• Recorded information
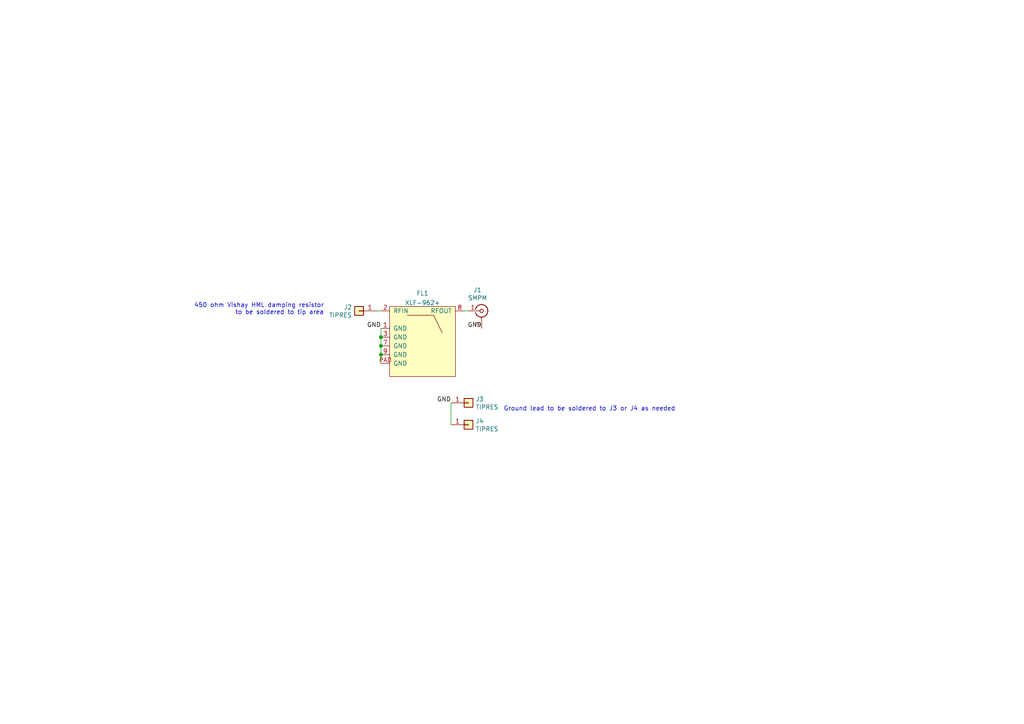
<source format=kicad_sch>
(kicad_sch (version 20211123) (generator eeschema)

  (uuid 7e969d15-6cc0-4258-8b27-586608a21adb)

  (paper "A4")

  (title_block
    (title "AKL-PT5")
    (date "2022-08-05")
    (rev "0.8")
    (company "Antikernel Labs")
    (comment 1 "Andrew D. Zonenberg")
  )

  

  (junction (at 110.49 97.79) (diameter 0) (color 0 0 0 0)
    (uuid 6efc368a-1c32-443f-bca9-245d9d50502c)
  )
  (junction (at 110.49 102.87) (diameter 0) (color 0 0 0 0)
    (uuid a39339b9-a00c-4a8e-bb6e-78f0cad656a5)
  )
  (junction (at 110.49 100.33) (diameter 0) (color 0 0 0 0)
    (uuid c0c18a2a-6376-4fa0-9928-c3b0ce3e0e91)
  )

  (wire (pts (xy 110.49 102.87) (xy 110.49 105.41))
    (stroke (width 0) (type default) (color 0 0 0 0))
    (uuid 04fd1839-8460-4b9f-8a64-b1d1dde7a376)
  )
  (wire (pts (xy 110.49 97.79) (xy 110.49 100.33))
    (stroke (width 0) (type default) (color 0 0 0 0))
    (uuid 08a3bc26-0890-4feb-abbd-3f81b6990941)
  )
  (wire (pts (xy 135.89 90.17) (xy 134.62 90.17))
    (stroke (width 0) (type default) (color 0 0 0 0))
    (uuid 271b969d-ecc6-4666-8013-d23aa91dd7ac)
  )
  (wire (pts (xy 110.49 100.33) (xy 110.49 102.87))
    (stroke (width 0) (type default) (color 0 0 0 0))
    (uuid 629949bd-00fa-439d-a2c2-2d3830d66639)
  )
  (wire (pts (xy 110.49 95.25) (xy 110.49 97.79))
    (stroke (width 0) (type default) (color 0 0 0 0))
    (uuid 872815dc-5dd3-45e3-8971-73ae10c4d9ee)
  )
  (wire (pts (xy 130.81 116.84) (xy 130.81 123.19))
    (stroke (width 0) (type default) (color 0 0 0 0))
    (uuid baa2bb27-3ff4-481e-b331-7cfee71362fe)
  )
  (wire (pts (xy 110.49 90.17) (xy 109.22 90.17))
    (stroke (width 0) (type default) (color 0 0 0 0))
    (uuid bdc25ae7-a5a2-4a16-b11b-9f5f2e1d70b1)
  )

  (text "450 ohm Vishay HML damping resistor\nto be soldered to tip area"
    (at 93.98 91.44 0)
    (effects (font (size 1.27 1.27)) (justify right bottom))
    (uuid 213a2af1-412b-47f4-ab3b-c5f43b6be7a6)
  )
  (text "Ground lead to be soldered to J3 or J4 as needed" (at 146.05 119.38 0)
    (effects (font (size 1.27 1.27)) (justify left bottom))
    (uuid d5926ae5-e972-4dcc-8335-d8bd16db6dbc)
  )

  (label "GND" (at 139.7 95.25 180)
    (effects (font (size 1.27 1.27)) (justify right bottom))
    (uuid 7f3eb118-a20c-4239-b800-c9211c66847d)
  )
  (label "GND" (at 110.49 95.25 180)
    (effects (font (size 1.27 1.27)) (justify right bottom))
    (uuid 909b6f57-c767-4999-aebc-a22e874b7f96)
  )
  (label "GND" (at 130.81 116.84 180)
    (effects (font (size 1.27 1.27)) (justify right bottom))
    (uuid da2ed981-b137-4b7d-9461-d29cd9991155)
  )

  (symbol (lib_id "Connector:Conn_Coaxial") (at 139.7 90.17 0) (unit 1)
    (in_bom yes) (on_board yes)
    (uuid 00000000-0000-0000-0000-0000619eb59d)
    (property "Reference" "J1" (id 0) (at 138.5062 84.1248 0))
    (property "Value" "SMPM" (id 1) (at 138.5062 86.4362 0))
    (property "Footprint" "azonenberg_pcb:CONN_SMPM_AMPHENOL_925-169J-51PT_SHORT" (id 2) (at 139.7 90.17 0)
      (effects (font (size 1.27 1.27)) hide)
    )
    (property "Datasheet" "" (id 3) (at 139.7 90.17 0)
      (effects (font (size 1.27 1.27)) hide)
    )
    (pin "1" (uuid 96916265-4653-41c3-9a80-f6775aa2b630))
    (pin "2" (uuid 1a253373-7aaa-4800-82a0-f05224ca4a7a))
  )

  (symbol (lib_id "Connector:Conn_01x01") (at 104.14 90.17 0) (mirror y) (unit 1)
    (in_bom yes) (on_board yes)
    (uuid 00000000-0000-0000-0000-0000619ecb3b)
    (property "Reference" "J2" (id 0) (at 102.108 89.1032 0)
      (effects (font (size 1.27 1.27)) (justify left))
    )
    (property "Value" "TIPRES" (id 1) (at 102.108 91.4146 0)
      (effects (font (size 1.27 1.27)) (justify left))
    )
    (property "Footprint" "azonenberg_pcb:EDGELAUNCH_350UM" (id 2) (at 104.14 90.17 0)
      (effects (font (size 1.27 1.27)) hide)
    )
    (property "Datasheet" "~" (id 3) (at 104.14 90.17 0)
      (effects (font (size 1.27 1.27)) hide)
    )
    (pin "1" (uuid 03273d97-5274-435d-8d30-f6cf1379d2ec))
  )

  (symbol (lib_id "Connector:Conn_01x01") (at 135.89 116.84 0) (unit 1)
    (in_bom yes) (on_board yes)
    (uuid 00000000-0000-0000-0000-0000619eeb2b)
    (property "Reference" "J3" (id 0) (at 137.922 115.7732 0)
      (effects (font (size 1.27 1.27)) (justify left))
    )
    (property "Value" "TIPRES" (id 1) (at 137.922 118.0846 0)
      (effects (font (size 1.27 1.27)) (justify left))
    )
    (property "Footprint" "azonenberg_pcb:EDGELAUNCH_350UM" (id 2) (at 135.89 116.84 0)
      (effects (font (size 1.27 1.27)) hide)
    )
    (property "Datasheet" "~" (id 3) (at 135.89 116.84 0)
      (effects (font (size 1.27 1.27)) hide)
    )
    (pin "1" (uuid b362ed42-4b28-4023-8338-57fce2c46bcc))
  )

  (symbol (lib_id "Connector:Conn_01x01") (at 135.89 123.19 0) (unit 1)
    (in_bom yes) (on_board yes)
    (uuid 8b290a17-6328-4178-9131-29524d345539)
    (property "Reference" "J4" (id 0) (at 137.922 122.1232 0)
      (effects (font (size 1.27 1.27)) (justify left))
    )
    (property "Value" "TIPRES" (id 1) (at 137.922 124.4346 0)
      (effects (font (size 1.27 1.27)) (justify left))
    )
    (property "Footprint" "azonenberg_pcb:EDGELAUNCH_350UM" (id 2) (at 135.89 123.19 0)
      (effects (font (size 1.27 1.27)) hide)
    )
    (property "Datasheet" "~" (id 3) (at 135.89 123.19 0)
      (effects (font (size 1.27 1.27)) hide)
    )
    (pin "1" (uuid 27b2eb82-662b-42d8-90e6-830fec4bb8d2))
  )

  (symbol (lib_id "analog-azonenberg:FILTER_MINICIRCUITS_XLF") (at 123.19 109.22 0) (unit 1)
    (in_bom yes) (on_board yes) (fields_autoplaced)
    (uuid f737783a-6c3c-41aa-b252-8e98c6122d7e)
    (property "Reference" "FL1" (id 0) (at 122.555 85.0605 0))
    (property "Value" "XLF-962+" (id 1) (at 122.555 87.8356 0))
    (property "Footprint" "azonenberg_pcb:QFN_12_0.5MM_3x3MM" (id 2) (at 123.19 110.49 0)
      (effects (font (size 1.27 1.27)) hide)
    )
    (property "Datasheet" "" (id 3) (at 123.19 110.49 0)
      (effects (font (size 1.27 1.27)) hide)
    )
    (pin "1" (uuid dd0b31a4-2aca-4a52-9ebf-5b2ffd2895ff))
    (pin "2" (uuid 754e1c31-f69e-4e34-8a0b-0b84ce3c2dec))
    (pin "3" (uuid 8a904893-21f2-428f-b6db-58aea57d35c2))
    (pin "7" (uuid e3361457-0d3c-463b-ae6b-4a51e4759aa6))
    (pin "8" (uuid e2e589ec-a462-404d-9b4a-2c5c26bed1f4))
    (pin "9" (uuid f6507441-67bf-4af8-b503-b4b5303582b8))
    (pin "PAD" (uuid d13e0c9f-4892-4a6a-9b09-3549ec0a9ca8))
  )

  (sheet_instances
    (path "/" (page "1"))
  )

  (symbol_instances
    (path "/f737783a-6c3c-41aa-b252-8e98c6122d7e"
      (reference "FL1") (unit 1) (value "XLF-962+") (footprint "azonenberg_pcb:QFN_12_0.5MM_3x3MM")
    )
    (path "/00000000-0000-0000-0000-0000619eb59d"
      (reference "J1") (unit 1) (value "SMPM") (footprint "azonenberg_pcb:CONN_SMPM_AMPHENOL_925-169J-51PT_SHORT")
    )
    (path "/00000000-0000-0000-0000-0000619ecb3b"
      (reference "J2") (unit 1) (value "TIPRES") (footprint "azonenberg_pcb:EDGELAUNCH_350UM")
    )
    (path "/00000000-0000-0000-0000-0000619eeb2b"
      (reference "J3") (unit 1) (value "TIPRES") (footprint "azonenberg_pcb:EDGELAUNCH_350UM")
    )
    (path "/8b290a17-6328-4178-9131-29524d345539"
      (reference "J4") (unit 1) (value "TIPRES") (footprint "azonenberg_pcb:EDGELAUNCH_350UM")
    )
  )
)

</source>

• What to do
When pictures appear in the records above, leave them out and reproduce exactly each line from the first through the line containing "(junction (at 110.49 97.79)", both included.

• Result below
<source format=kicad_sch>
(kicad_sch (version 20211123) (generator eeschema)

  (uuid 7e969d15-6cc0-4258-8b27-586608a21adb)

  (paper "A4")

  (title_block
    (title "AKL-PT5")
    (date "2022-08-05")
    (rev "0.8")
    (company "Antikernel Labs")
    (comment 1 "Andrew D. Zonenberg")
  )

  

  (junction (at 110.49 97.79) (diameter 0) (color 0 0 0 0)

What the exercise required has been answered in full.